As I stated you need to get more poor friends to see how the system really works for them.
"As I stated you need to get more poor friends to see how the system really works for them."
Not to mention stuff like...my dad has had a one-man small business for twenty-something years. It's construction-related, so needless to say, times right now are not exactly great, and last month my brother and I both had to front him about a couple-grand each, because if we didn't, the bank would be knocking on the door within a week. It's not the first time this has happened in the last year.
So, you want to know what really pisses me off? The fact that before I can help my own father, I first have to pay for every BS government program that do-gooder busybodies like MNG dream up, just so they can get off on pontificating about how very moral they are. Frauds.
What happens a few months down the road when we don't have enough to make it work anymore? Does somebody have a nice fat bailout for him? Nope...he'll just lose everything and end up living with me. I have absolutely no problem with that, but I can't even imagine how damned dignified he's going to feel about the situation.
josey,
Your father is lucky to have you. Not everyone in a similar situation has similar supports. They are the ones for which safety nets were designed. Your father, btw, would qualify for many of these same supports to help him avoid the indignity of moving in with his kids, if he should so desire. He may not be big enough to get a "bailout," but he is exactly the kind of business that the stimulus is intended to help out. How effective that stimulus will be is, of course, debatable.
Neu,
I'd give money to charity if I wasn't already giving so much through the government. Instead of me giving it to somebody I know deserves it, I'm forced to trust that it's being distributed equitably. Of course, reading threads like this are what leads me to apathy instead of a true joy of helping out my fellow man. Besides, even though my books are balanced, I'm still trying to get my own safety net before I commit to being somebody else's.
Neu,
He's not lucky to have us; that's just how things are done. And you apparently have no grasp of how much more demeaning your solution would be - it has absolutely nothing to do with the actual situation of living with your kids - that is just the physical reality that bears witness daily to the demise of the one thing you've poured every ounce of your soul into. And believe me, you have no safety net for that. I will do everything in my power to prevent that, but if it doesn't end up being enough, then you can bet I'm going to remember every thin dime that was taken by the dictatorship of the minority that is this government.
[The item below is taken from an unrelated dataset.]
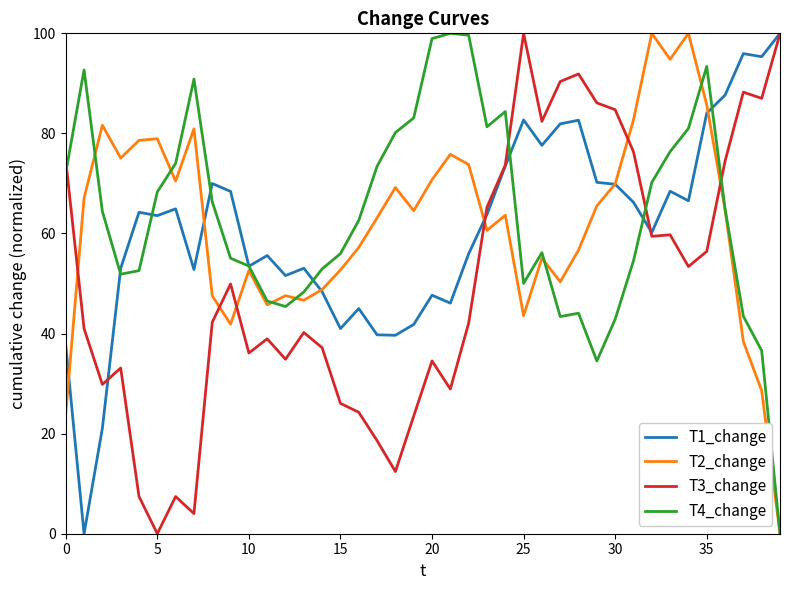

In T2_change, how many points are lower than both neighbors (excluding endpoints)?

10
People justify this in a myriad of ways, but for us, the fact always remains: we never asked for help; we never wanted it, we will never accept it, and above all, our participation was never requested. We wonder daily, why people cannot be let alone who wish to be?
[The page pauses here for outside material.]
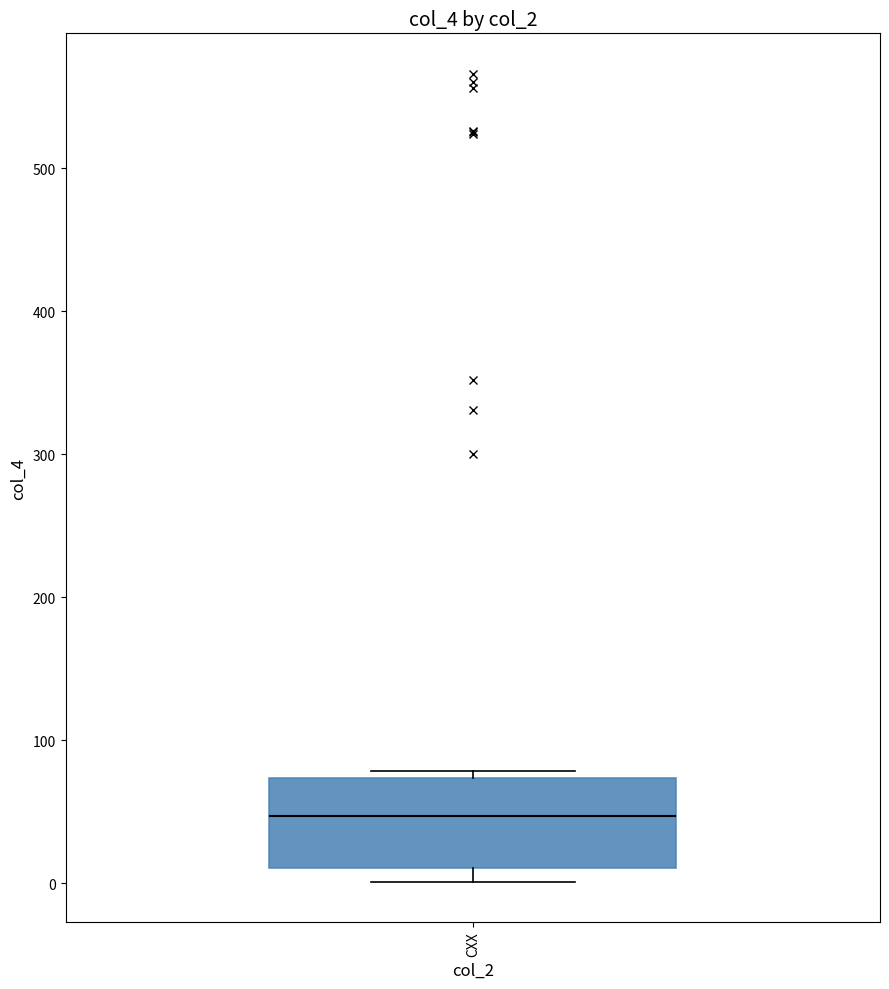

Where is the lower edge of the box for CXX on the y-axis? The values are not printed on the chart, so give them approximately, as read against the axis.

10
As someone else once put it:
"It is for no particular item in the tax bill that I refuse to pay it. I simply wish to refuse allegiance to the State, to withdraw and stand aloof from it effectually."
Principle is one thing, but in reality I'm not even that extreme; government can be a very efficient way to get alot of things done. I would hardly object at all if many of the programs which are compulsory today instead operated on a opt-in voluntary basis.